The analysis, entitled "State of Play," and written by MetroWeekly's Senior Political Writer, Chris Geidner, concludes that the LGBT movement is not properly characterized by the word "schism," which some have used, but by the term "evolution."
That's an interesting analysis, given that "evolution," in its scientific meaning, occurs slowly over many generations as a result of variant forms contending with a changing environment and poorly-adapted species failing to reproduce. Evolution is a pretty harsh mistress, and that failure means the end of your existence.
Geidner's article is also notable for beginning with a "characteristically blunt" statement on the topic of failure by Mara Keisling, Executive Director of the National Center for Transgender Equality. After saying "I failed," she noted that her failure was not a singular one.
''The community failed. The movement failed. The organizations failed. Congress failed. The president failed,'' she says. ''Government failed..."

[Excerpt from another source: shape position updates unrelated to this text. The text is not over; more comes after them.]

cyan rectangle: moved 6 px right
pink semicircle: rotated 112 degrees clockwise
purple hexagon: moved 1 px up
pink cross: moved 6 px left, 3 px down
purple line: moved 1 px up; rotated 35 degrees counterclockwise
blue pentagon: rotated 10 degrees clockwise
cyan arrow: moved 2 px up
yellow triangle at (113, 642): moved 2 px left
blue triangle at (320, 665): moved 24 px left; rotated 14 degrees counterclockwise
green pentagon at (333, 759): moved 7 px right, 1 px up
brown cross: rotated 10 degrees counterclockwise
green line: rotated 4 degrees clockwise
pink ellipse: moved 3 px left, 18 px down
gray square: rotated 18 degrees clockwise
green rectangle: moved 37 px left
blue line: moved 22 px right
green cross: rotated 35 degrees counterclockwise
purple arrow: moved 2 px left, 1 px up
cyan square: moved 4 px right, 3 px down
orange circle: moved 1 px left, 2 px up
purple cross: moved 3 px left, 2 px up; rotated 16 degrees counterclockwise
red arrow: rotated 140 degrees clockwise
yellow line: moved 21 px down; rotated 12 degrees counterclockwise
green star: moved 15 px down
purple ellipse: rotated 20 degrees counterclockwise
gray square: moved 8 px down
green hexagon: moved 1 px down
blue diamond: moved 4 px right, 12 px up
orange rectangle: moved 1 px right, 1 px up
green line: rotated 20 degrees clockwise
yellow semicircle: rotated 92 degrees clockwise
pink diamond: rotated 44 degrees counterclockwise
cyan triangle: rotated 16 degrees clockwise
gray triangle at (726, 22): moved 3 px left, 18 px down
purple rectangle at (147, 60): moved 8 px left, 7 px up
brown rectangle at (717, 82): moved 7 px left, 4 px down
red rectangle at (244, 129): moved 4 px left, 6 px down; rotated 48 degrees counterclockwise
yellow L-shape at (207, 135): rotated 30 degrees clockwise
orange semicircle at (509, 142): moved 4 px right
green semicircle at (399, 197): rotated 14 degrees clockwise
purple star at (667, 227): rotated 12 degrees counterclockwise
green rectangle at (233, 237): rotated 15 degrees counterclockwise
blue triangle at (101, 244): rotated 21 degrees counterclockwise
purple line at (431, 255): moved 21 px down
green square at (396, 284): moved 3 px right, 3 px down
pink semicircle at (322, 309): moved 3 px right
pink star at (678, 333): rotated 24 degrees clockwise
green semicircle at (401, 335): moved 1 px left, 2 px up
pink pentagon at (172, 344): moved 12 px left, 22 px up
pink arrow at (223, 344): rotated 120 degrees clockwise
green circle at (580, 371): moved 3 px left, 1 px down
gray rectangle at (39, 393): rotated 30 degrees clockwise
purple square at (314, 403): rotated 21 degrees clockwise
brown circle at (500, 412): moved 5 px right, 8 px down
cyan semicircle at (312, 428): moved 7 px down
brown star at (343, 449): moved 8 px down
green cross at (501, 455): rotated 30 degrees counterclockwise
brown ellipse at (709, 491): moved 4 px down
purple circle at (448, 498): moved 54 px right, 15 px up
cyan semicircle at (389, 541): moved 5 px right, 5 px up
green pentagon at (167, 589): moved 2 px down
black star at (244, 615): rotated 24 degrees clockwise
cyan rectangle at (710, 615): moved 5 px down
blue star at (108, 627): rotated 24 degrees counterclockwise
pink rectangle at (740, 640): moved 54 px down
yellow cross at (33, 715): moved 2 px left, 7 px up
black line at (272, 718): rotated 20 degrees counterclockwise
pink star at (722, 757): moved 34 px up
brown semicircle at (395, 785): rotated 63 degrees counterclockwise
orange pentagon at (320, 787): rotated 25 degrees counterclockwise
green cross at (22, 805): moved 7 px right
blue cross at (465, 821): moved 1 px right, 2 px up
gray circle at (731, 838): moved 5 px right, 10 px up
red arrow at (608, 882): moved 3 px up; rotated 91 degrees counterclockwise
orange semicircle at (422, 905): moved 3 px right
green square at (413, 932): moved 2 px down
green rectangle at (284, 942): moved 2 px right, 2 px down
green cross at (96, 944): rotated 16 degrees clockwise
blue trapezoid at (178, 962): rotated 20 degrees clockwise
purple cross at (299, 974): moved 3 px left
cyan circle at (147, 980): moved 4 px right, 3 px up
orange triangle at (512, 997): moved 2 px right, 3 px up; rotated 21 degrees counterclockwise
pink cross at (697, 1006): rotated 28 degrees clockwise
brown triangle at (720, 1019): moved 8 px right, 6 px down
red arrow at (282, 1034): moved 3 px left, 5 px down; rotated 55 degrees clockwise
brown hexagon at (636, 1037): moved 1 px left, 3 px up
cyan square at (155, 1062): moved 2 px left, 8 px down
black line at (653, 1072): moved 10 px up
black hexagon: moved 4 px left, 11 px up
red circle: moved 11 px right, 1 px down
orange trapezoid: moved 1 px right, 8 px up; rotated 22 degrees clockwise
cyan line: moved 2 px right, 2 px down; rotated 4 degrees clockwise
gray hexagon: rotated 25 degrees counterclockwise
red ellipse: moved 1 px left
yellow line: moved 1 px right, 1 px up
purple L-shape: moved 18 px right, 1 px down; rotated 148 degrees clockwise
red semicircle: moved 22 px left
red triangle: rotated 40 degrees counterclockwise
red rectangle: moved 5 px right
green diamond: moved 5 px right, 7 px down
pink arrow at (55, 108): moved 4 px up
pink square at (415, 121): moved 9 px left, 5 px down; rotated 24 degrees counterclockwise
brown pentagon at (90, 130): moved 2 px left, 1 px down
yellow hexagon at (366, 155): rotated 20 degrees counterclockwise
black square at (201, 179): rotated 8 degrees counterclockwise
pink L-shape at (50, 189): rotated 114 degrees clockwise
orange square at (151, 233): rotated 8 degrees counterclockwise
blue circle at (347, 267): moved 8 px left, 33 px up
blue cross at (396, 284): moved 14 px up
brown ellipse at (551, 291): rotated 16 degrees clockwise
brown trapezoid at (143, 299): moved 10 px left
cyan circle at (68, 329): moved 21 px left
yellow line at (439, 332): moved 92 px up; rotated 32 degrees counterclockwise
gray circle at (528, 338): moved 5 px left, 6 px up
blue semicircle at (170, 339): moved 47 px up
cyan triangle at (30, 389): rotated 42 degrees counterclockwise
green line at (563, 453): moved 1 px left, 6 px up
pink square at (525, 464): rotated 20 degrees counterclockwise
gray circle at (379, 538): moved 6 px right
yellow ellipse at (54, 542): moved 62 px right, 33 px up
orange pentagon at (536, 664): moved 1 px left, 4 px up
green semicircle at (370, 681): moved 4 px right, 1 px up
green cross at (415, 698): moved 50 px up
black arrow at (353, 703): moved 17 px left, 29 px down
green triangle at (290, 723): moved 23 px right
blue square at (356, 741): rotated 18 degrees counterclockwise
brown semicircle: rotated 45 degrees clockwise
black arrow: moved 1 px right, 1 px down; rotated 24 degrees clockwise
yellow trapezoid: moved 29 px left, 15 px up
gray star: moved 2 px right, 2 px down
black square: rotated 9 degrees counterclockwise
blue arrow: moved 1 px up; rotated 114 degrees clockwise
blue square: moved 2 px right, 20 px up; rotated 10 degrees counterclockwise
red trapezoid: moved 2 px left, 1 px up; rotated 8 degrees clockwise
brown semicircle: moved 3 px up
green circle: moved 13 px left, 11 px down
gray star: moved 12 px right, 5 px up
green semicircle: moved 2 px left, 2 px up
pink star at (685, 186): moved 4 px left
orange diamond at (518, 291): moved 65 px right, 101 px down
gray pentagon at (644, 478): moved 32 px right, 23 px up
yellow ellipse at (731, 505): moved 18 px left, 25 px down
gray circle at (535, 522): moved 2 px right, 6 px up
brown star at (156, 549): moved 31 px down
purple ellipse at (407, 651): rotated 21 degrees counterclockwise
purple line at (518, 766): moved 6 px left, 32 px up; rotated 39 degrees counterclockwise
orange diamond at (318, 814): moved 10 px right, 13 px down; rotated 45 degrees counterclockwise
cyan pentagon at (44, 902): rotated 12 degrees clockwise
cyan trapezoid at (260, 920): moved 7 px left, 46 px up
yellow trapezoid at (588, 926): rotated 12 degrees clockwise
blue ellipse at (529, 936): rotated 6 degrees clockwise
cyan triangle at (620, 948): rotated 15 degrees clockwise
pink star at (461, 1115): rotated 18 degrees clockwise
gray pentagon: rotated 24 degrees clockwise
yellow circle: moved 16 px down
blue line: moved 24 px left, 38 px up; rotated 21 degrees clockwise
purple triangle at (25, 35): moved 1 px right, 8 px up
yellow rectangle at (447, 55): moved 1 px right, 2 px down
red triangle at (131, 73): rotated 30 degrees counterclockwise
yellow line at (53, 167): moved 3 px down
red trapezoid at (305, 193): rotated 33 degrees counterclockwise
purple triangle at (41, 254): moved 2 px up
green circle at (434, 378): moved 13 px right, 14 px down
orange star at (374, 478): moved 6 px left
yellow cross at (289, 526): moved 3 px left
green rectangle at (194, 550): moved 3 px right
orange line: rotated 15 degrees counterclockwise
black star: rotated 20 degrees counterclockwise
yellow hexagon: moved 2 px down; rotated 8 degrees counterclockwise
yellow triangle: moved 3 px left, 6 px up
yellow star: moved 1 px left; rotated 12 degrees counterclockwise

What will all of this failure mean? Is our movement evolving, and if so, what new species will take over after the dinosaurs sink into the tar pits?
These conversations, all conducted during the week of Sept. 27, show unexpected agreements and similarities between organizations with significantly different missions. More fundamentally - and despite differences of opinion and of strategy - the interviews make clear that the relationships between LGBT organizations are not easily defined in terms of a "schism" or even a divide.
The article outlines the disagreements among various organizations and on four key topics that the community has prioritized. It concludes by suggesting that disagreement is healthy, so long as it helps move the ball forward.
The question of whether the ball is moving forward is not something the article addresses. Given the expected Democratic rout in the upcoming elections, I can't imagine the answer is a positive one.
But the article is interesting nonetheless on the question of "what is the LGBT movement now?" Clearly, it's not one thing, or one direction, or one emphasis. And that, I believe, is positive. Freedom can't be achieved by one organization or group. It's got to be thousands and millions working on it. Each group has its own followers, and the more groups, the more people get involved. Some have said that groups should consolidate to more effectively create the change we seek.
I disagree strongly.
The more groups we have working on this, the more people we will attract to the cause, and the more effectiveness we will have. That we are all working on the same issue in the same way with the same people is not what we should be looking for. In fact, it doesn't matter how we are working on this: with lobbying, or street theater, or writing in magazines or blogs, or skywriting over Omaha. It's a numbers game. We're not there yet, but we're getting there.
Let a hundred flowers bloom, let a hundred schools of thought contend.
Don't turn your nose up at this quote. They own most of our debt.